Predominant seizure types were generalized tonic–clonic seizures 13 (59%) and tonic seizure 6 (27%). Other seizure types included myoclonic seizures 2 (9%) and focal seizure 3 (5%).

The mean dosage range of LEV was 250–2000 mg and the duration of treatment ranged from 1 to 5 years.

Of the 22 patients, 10 (45%) had become free of seizure for almost 7 months to 1 year especially in those with tonic–clonic convulsions. Eight of these 10 patients (80%), had normalized EEG. Seizure frequency was reduced in 9 (41%) patients and 3 (14%) patients still had seizure (Fig. 1). There was no prominent side effect related to LEV except for one patient (5%) who was coadministered vigabatrin where the patient has recorded change in attitude and behavior with loss of appetite.

Figure 1.

Figure 1

Patient outcome treated with levetiracetam (LEV).

4. Discussion

Epilepsy is a common chronic disorder that requires long-term antiepileptic drug therapy. Approximately one half of patients fail the initial antiepileptic drug and about 35% are refractory to medical therapy, highlighting the continued need for more effective and better tolerated drugs (Abou-Khalil, 2008). LEV has been demonstrated effective as adjunctive therapy for refractory partial-onset seizures, primary generalized tonic–clonic seizures, and myoclonic seizures (Major et al., 2008; Abou-Khalil, 2008).

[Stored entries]
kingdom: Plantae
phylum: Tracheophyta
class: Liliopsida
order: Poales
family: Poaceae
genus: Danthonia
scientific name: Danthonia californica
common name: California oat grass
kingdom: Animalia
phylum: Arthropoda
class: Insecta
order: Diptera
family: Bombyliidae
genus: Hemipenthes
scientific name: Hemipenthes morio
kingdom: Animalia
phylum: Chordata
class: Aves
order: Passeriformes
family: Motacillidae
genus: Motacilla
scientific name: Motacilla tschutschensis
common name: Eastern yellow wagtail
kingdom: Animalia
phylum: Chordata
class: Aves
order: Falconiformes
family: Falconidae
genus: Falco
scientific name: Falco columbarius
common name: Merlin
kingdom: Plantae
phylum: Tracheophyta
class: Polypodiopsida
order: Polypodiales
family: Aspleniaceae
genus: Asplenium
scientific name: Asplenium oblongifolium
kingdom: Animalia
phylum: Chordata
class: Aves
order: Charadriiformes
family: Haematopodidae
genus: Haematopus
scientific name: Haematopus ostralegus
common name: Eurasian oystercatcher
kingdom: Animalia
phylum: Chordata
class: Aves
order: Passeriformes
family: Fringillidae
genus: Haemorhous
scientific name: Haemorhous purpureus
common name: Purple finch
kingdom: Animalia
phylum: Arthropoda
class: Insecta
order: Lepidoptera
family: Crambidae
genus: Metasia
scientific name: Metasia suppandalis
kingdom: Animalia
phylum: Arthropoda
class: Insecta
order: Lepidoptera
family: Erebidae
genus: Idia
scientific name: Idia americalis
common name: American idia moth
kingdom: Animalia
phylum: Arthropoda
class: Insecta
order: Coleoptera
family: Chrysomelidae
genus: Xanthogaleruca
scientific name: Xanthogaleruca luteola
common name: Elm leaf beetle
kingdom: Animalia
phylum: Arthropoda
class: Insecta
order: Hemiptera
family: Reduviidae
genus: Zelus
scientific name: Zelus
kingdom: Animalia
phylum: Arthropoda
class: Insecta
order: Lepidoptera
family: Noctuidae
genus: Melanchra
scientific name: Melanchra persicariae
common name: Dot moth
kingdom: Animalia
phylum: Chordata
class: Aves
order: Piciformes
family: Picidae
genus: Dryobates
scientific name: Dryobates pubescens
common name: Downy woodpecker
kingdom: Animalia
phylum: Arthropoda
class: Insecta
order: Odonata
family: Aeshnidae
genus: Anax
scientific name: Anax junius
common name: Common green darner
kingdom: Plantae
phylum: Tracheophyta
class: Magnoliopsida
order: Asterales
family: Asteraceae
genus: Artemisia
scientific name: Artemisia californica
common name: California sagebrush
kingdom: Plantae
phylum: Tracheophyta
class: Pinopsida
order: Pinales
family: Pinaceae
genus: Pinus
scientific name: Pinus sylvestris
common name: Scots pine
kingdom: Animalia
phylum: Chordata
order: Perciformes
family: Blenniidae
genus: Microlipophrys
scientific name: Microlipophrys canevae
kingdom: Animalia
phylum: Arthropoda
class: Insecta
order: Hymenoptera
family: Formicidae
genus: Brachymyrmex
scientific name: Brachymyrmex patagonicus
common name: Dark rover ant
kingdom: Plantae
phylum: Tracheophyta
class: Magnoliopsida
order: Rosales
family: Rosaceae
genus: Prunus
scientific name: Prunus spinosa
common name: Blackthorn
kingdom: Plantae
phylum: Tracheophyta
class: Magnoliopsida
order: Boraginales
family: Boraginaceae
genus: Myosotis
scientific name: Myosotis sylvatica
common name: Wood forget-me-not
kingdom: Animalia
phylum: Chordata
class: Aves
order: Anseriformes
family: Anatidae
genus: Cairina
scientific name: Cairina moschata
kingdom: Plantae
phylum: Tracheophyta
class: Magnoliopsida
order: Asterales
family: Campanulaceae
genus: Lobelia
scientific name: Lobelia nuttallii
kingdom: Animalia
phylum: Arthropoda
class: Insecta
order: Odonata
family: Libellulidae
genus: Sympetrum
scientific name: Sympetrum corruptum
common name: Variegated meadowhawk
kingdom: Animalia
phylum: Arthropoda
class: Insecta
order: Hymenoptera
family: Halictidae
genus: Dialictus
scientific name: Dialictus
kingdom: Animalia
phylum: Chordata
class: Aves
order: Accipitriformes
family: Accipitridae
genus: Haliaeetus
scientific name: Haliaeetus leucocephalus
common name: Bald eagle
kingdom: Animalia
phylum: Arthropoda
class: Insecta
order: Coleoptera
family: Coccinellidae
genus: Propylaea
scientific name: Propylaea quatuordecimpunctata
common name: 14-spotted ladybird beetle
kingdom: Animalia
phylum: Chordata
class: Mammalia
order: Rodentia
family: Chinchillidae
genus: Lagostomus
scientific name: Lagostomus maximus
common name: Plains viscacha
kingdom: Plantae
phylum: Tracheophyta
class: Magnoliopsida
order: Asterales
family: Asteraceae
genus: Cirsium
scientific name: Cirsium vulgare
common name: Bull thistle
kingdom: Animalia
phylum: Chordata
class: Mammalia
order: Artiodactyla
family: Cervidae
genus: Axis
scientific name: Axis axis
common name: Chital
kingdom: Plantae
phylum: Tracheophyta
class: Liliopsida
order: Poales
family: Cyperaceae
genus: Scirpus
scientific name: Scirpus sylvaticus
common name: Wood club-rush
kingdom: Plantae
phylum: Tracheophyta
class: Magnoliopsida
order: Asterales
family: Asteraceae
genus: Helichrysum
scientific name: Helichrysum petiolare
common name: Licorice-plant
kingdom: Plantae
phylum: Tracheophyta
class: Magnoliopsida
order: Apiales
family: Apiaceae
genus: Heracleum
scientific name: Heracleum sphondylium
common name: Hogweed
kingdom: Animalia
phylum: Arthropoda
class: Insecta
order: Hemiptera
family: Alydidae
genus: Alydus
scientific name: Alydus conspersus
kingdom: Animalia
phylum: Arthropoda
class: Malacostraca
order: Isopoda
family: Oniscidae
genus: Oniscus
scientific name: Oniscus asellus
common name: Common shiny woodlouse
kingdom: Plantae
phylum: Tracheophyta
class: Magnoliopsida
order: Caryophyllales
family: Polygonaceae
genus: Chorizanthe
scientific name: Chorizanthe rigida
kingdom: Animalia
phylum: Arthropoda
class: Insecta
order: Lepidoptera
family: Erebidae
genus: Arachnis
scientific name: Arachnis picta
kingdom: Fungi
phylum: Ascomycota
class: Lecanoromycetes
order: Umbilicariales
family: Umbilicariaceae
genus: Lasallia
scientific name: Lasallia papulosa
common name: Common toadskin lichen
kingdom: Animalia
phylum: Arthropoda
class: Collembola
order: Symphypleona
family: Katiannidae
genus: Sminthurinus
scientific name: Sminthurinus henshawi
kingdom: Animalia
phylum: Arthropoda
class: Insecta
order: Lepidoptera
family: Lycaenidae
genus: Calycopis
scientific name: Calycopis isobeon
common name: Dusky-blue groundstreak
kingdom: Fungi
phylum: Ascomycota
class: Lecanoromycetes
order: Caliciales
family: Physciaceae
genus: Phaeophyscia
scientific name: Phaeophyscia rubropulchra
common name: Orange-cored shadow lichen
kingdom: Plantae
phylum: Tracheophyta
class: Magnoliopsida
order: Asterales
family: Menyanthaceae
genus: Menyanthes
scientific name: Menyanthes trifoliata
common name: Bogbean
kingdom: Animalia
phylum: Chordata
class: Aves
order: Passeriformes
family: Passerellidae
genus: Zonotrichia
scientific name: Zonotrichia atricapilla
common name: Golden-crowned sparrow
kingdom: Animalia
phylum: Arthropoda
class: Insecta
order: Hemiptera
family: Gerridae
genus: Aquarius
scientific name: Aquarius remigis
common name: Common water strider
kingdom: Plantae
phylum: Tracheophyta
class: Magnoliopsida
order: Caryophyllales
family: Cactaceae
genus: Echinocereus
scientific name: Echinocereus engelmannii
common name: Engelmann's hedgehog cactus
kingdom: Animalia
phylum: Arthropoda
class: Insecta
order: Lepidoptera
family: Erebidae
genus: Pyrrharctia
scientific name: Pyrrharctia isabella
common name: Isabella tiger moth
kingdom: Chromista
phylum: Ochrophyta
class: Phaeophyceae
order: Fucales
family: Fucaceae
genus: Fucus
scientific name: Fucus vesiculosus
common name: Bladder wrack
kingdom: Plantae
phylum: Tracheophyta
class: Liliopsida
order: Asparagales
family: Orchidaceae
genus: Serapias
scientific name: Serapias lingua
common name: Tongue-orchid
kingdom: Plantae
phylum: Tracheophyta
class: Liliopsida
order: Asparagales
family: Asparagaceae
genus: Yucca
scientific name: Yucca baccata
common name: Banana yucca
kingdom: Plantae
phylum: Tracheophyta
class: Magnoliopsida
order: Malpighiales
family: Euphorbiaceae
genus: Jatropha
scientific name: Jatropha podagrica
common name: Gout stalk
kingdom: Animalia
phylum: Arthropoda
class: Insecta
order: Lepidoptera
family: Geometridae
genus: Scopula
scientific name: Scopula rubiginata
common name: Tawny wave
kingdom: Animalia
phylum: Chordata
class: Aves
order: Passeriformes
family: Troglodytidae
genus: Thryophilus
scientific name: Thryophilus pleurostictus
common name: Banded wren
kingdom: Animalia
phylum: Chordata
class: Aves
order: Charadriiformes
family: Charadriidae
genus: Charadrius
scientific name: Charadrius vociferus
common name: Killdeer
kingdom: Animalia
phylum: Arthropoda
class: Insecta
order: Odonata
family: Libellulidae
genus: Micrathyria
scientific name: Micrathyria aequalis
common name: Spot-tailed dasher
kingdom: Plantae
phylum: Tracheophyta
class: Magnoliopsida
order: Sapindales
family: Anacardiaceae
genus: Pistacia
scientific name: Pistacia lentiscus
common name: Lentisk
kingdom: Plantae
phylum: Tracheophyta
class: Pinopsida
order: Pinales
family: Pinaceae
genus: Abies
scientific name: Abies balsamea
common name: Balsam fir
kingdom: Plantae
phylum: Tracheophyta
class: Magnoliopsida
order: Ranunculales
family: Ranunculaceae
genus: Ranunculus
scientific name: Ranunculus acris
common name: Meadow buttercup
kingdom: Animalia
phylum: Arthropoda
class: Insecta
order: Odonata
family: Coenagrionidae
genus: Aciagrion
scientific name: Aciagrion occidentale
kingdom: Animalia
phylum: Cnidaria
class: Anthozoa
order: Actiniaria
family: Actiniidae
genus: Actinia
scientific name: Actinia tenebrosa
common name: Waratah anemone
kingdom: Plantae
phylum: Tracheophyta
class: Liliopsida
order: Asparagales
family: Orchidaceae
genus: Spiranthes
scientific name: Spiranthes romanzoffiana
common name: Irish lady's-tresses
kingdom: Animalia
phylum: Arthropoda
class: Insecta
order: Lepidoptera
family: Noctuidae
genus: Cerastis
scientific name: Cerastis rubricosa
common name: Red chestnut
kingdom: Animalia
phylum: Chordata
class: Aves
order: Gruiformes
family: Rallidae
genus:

### Required action
Restate the part of the levetiracetam study that opens with the words containing "4. Discussion" and closes with "2008; Abou-Khalil, 2008).", changing "refractory" to "drug-resistant".

### Exercise solution
4. Discussion

Epilepsy is a common chronic disorder that requires long-term antiepileptic drug therapy. Approximately one half of patients fail the initial antiepileptic drug and about 35% are drug-resistant to medical therapy, highlighting the continued need for more effective and better tolerated drugs (Abou-Khalil, 2008). LEV has been demonstrated effective as adjunctive therapy for drug-resistant partial-onset seizures, primary generalized tonic–clonic seizures, and myoclonic seizures (Major et al., 2008; Abou-Khalil, 2008).